Ross’s two sons take in the action

Always in through the same turnstile, again any other one wasn’t as lucky, then Scotch Pie, Killie Pie, Bovril and Empire Biscuit (consumed in that order) from the till furthest to the right in the tea bar. Then, up to my seat which I’d only ever actually sit on at half time.

The rigidity with which I follow this structure is totally bonkers but always felt like the best way to set up a matchday. The actual viewing of the football often receded to being a bit of a side show to all of the other little details of the day. The chat with the guys I sit close to, the pre-match tunes and build up from Gav, especially his rolling build up immediately before kick-off which I really miss. The melt your face temperature of the Bovril. The soggy bottom of the pies. The shuffle of feet on the wooden decking. The smell of everyone else’s jackets that they only wear to the football and have never washed due to superstition (it can’t just be me) – the list goes on.

There are so many things that bring depth and different dimensions to what is just 90 minutes of some guys running round a pitch in a fairly random fashion. What is crazy is that more often than not it’s not the 90minutes that make the day. It’s the sum of all the other parts.

Move forward to 2020/21 and the matchday experience has become a very monochrome and one dimensional experience.
Knowing fine well that I’d miss ‘going to the football’, I built what can really only be described as a lean-to roof with ranch fencing piggy-backing on to the back of my garage. It’s a garden room at best but it is very definitely outdoors.

An overview of the Kabamba Cabana

Along with an extension lead, TV, and firestick it has become my football cabin (Kabamba’s Cabana/The Alan Power Pavilion). The trouble being that the WiFi out to the garden is patchy at best – so my previous military style prep for a trip to RP has become a frantic muddle of switching adapters on and off and restarting fire sticks which isn’t something that happens instantly.
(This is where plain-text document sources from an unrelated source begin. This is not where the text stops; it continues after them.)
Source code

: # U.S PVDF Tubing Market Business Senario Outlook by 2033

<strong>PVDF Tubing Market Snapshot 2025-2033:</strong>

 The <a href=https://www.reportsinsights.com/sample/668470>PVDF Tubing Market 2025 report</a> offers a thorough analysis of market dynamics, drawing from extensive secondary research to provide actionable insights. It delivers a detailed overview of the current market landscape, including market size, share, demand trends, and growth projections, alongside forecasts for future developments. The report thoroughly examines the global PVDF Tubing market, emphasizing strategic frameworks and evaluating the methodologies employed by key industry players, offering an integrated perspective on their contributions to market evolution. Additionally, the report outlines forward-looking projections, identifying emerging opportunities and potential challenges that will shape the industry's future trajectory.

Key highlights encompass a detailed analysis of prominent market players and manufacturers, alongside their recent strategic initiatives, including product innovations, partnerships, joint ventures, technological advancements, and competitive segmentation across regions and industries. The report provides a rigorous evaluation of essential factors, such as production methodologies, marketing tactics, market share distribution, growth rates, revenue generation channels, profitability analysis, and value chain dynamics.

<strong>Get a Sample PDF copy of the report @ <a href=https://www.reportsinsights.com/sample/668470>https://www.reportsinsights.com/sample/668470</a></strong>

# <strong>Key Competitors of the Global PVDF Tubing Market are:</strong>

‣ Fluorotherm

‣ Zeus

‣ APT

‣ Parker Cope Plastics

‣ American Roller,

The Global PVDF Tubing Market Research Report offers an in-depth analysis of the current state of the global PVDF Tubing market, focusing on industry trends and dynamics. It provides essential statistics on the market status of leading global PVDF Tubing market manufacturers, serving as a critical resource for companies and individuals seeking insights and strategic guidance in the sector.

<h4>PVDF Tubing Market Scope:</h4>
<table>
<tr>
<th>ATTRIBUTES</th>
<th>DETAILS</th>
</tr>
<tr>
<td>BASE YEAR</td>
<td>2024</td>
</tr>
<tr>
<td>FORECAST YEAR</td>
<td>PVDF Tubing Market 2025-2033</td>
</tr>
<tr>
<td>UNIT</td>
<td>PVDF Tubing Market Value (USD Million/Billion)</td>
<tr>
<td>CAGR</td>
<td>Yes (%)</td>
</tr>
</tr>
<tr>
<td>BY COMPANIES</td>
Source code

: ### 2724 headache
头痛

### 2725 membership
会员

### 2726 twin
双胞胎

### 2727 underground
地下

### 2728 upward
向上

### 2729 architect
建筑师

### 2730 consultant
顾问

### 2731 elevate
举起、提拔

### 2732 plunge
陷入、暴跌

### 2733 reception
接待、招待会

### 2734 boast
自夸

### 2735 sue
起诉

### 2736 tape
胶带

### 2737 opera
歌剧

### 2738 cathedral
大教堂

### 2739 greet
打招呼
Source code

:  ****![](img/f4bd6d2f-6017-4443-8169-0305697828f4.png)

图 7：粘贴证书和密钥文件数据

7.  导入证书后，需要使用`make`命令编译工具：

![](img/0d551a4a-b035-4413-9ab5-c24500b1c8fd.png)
It’s almost an analogue process to furiously try and get it all hooked up in time to log on and establish the stream before kick-off.

Something I’ve only managed twice so far this season and I think the fact that it is so accessible has resulted in me being a bit blasé about it all. Totally my own fault, of course, but is one of various aspects that is reducing the quality of matchday.

There is no company (none of my household are that fussed about football and certainly don’t want to sit out in the garden watching it on the internet). There is no catering. There’s no Gav Wallace build up. No march to and from the car. No smells, sights, sounds of RP and the other patrons. I don’t even have the fixtures written up in the family calendar like I usually would. It has actually put a lot more focus on the 90 minutes itself, which maybe isn’t my comfort zone.

The Alan Power Pavilion by night

It’s mental that I’ve even just said that! You know how some folk have an Odeon unlimited card cos the just love the cinema, they’ll go to see a film which maybe isn’t their style but just because they can? It’s still an experience and they can munch on a huge carton or popcorn. That’s almost like me at the football. Sometimes the film you see is great! Sometimes the film is crap but the trailers were great?

So thrown in the fact that sometimes this season the games have been bad, sometimes the refereeing has been poor, the players have sometimes made terrible decisions/mistakes and we have been losing games – along with glitchy streams, dodgy wifi and the general downer of COVID it makes for a pretty unsatisfying experience more often than not.

To really cap off the bad matches you don’t even get the chance to let off steam on the way back to the car – you are already at home, and the kids are already on top of you, or the housework is immediately on the agenda etc etc and you can’t easily let go of the football induced frustrations and of course all of the superstitions that had tried to be followed earlier in the day get blown away by another last minute defeat.

Do you know what? I want to do it again on Wednesday, or the following Saturday. I don’t really want to miss a second of football and Killie in whatever medium I can get it in.

Like I said – it’s more than just 90 minutes on a Saturday.